[EXERCISE REQUIREMENTS]:
**A)** Answer these questions about the visualization code:
(i) What figsize is passed to plt.subplots?
(ii) What label is given to the red dashed horizontal line on ax1?
(iii) What title is set on ax2?
**B)** Reproduce the visualization code verbatim from "for i, name" to "Size vs Latency')", inclusive.

Let's create comprehensive visualizations to understand the mobile optimization trade-offs.

In [None]:
def visualize_mobile_optimization_results():
    """Create comprehensive visualization of mobile optimization results"""
    
    fig, ((ax1, ax2), (ax3, ax4)) = plt.subplots(2, 2, figsize=(15, 12))
    
    # Extract data for visualization
    config_names = list(benchmark_results.keys())
    fps_values = [benchmark_results[name]['fps'] for name in config_names]
    latency_values = [benchmark_results[name]['avg_latency_ms'] for name in config_names]
    size_values = [benchmark_results[name]['model_size_mb'] for name in config_names]

    # Define colors
    cmap = plt.get_cmap('tab10')
    colors = [cmap(i % 10) for i in range(len(config_names))]
    
    # 1. FPS Comparison
    bars1 = ax1.bar(config_names, fps_values, color=colors, alpha=0.7)
    ax1.set_ylabel('Frames Per Second (FPS)')
    ax1.set_title('Mobile Performance Comparison')
    ax1.axhline(y=30, color='red', linestyle='--', alpha=0.7, label='Real-time target (30 FPS)')
    ax1.axhline(y=15, color='orange', linestyle='--', alpha=0.7, label='Battery-efficient (15 FPS)')
    ax1.legend()
    ax1.grid(axis='y', alpha=0.3)
    
    # Add FPS values on bars
    for bar, fps in zip(bars1, fps_values):
        ax1.text(bar.get_x() + bar.get_width()/2, bar.get_height() + 0.5, 
                f'{fps:.1f}', ha='center', va='bottom', fontweight='bold')
    
    # 2. Latency vs Model Size
    ax2.scatter(size_values, latency_values, c=colors, s=100, alpha=0.7)
    for i, name in enumerate(config_names):
        ax2.annotate(name.replace('_', '\n'), (size_values[i], latency_values[i]), 
                    xytext=(5, 5), textcoords='offset points', fontsize=8)
    ax2.set_xlabel('Model Size (MB)')
    ax2.set_ylabel('Latency (ms)')
    ax2.set_title('Mobile Efficiency Trade-off: Size vs Latency')
    ax2.grid(True, alpha=0.3)
    
    # 3. Improvement factors relative to baseline
    baseline_fps = benchmark_results['baseline_fp32']['fps']
    baseline_size = benchmark_results['baseline_fp32']['model_size_mb']
    
    fps_improvements = [fps / baseline_fps for fps in fps_values]
    size_reductions = [(baseline_size - size) / baseline_size * 100 for size in size_values]
    
    x = np.arange(len(config_names))

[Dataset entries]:
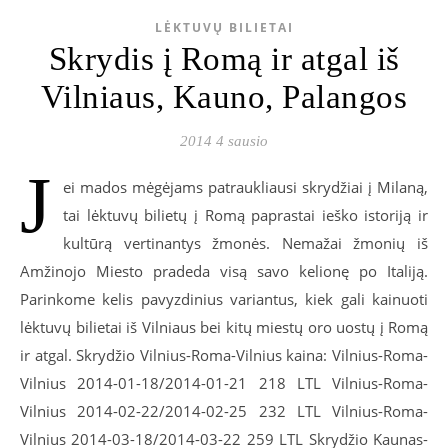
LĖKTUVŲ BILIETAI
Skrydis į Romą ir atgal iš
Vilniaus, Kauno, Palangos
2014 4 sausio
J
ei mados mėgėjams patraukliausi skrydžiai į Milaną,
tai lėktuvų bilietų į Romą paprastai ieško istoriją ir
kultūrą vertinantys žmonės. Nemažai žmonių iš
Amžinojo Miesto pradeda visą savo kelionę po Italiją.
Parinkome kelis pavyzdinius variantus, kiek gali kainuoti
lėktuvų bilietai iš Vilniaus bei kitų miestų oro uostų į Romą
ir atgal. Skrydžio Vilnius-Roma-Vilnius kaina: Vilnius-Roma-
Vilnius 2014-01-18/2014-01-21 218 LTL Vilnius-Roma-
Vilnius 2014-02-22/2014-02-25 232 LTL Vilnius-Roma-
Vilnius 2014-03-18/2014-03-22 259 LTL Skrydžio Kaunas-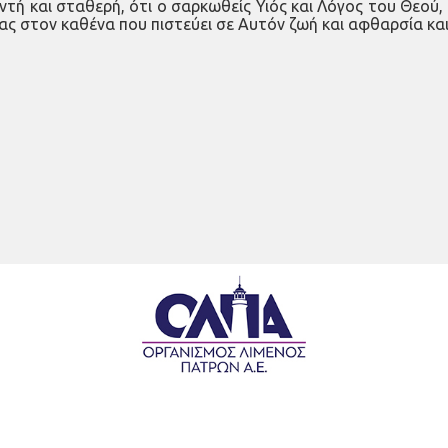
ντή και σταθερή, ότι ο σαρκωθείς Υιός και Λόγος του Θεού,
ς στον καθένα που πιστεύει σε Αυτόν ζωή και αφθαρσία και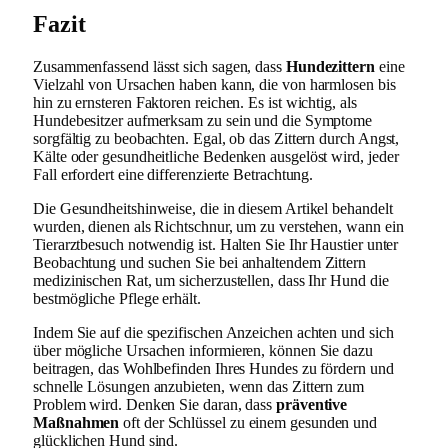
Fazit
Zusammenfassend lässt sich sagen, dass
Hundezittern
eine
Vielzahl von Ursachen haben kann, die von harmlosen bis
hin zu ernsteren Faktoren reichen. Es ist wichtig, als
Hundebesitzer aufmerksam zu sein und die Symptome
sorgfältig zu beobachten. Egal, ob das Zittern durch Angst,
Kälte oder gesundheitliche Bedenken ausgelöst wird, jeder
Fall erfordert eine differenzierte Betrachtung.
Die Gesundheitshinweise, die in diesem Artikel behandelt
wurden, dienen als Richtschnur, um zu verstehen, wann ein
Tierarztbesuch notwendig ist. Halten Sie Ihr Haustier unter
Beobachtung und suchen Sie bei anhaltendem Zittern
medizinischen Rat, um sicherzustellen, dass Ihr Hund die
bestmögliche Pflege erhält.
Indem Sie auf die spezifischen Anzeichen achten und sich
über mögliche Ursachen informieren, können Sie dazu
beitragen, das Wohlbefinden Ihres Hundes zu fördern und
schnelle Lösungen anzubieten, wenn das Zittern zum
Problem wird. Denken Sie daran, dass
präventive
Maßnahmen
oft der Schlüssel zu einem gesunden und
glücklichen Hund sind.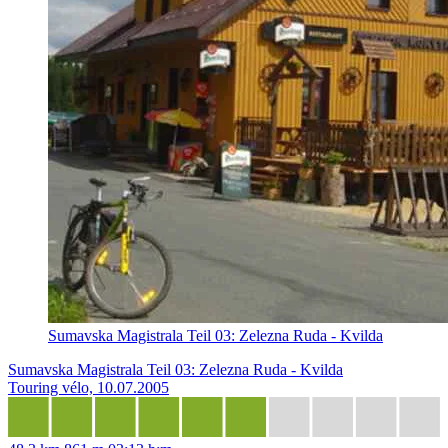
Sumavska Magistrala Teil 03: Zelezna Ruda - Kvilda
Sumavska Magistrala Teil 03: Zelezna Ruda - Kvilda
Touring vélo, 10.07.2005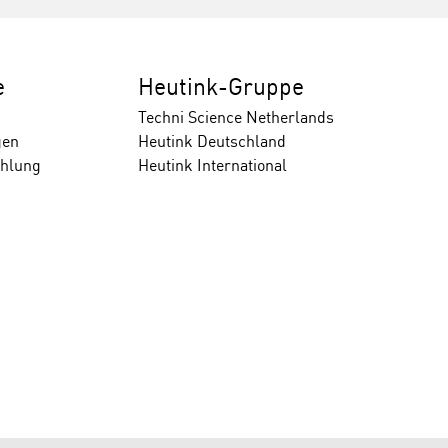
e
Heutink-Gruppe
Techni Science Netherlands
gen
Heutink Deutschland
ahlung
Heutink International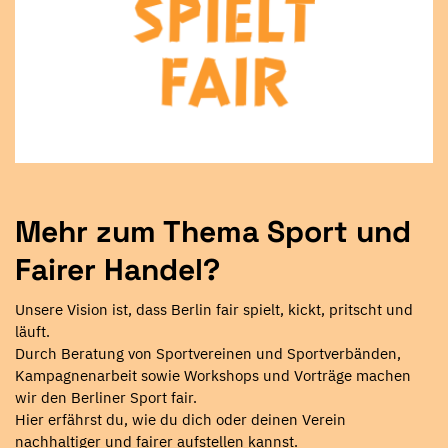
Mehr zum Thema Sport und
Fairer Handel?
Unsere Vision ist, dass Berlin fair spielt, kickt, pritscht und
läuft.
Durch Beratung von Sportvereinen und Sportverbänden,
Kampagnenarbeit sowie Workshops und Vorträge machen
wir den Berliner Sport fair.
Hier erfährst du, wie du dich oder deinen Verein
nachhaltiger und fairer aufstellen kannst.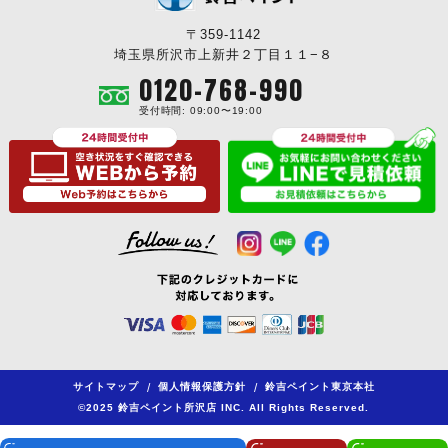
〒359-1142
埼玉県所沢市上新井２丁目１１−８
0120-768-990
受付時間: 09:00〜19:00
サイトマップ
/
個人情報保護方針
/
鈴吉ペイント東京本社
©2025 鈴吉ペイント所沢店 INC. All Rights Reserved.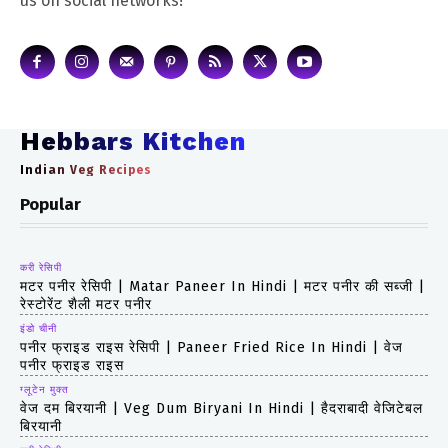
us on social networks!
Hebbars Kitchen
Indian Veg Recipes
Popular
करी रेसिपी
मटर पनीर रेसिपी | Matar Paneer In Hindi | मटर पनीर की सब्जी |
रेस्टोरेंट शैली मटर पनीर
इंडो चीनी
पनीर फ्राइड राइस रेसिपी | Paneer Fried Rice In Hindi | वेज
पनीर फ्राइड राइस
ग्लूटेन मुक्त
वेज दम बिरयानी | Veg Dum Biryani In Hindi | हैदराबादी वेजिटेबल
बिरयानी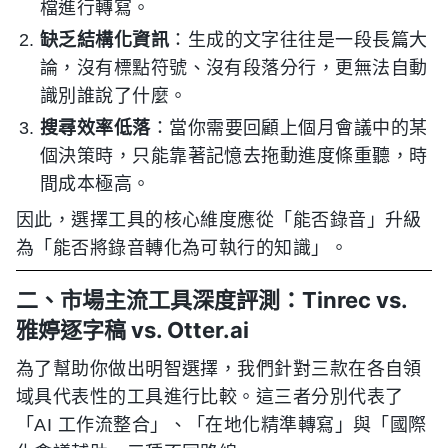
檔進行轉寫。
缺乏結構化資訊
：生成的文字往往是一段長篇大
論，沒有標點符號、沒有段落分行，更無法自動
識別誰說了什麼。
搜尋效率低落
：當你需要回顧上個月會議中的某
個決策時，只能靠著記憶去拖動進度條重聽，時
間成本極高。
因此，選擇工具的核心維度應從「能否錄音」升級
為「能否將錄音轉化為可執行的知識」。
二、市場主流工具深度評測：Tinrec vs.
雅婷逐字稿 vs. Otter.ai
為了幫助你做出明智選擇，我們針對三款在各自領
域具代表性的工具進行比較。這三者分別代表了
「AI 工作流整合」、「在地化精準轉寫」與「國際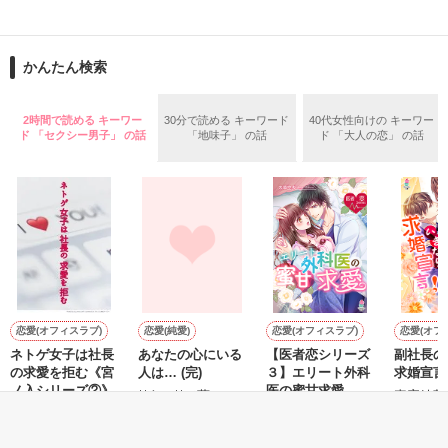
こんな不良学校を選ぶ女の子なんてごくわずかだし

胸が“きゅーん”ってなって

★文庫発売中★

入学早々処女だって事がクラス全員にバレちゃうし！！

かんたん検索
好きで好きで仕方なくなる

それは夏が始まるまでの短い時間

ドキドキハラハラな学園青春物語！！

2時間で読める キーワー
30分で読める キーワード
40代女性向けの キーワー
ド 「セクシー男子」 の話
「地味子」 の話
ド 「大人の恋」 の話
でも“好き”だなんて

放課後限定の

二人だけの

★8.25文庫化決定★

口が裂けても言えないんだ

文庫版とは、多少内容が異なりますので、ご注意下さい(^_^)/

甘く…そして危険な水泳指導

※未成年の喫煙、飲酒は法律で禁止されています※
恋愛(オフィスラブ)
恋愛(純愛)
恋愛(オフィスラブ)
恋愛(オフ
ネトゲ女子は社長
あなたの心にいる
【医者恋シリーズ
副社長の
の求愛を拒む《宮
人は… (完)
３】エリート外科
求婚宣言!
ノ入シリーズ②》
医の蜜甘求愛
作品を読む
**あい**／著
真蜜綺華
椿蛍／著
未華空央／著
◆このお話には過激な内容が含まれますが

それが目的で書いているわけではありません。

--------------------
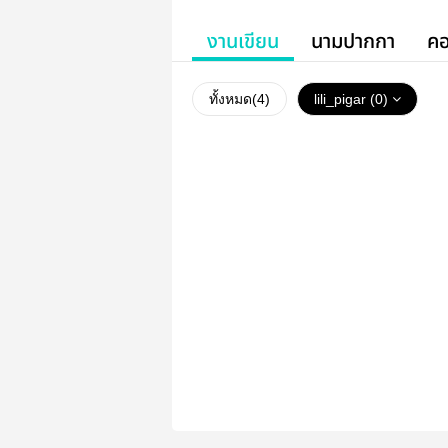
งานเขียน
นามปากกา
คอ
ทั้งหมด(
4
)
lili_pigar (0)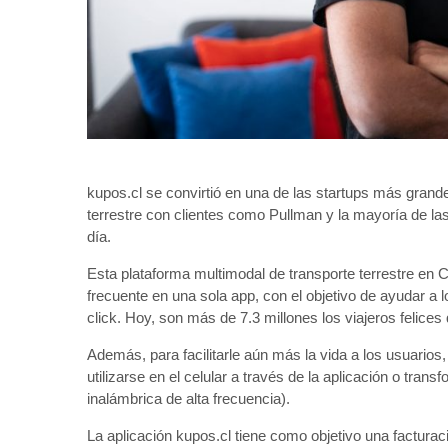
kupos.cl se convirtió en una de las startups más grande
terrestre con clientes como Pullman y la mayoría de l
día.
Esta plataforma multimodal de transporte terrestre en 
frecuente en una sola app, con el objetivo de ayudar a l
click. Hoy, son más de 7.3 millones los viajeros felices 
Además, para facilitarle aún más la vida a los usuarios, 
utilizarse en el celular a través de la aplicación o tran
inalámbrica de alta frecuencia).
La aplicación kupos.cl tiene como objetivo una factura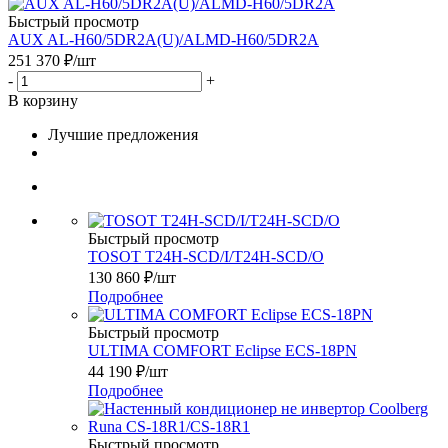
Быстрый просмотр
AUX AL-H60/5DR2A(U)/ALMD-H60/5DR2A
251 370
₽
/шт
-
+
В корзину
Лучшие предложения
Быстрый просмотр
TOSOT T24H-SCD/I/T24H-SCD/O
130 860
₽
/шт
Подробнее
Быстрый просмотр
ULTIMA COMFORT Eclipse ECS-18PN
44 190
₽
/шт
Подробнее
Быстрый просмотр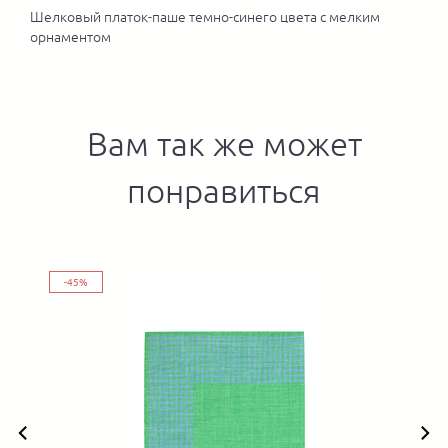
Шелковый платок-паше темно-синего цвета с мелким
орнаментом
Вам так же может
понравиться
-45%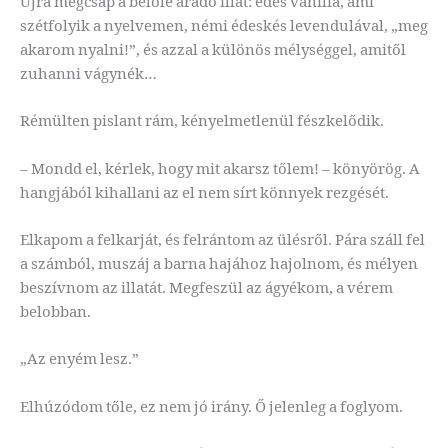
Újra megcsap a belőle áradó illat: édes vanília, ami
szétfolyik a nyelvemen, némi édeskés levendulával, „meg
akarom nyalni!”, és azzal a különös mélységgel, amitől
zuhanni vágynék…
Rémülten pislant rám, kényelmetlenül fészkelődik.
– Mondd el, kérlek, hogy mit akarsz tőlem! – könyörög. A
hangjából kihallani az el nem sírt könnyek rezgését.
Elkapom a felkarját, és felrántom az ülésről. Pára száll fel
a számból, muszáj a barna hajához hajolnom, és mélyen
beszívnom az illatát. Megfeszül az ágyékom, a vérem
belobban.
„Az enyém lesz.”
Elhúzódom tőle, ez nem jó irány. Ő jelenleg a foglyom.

[EXERCISE ANSWERS]:
**A)**
(i) (15, 12)
(ii) Real-time target (30 FPS)
(iii) Mobile Efficiency Trade-off: Size vs Latency

**B)**
for i, name in enumerate(config_names):
        ax2.annotate(name.replace('_', '\n'), (size_values[i], latency_values[i]), 
                    xytext=(5, 5), textcoords='offset points', fontsize=8)
    ax2.set_xlabel('Model Size (MB)')
    ax2.set_ylabel('Latency (ms)')
    ax2.set_title('Mobile Efficiency Trade-off: Size vs Latency')